_Task description_
Below are the records. Gather each line that holds "FillColumn".

_Data supplied_
○ ○ ○ ○

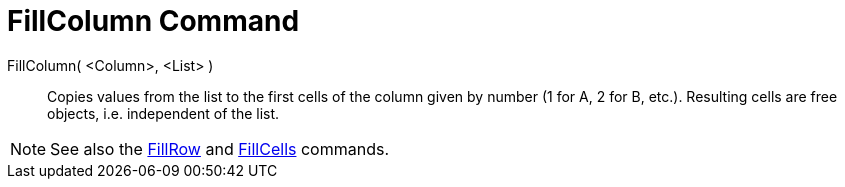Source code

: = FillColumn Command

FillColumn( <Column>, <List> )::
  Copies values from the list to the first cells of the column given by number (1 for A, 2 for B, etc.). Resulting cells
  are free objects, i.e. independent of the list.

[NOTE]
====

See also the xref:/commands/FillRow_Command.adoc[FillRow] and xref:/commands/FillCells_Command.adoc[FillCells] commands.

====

○ ○ ○ ○

_Reply_
: = FillColumn Command
FillColumn( <Column>, <List> )::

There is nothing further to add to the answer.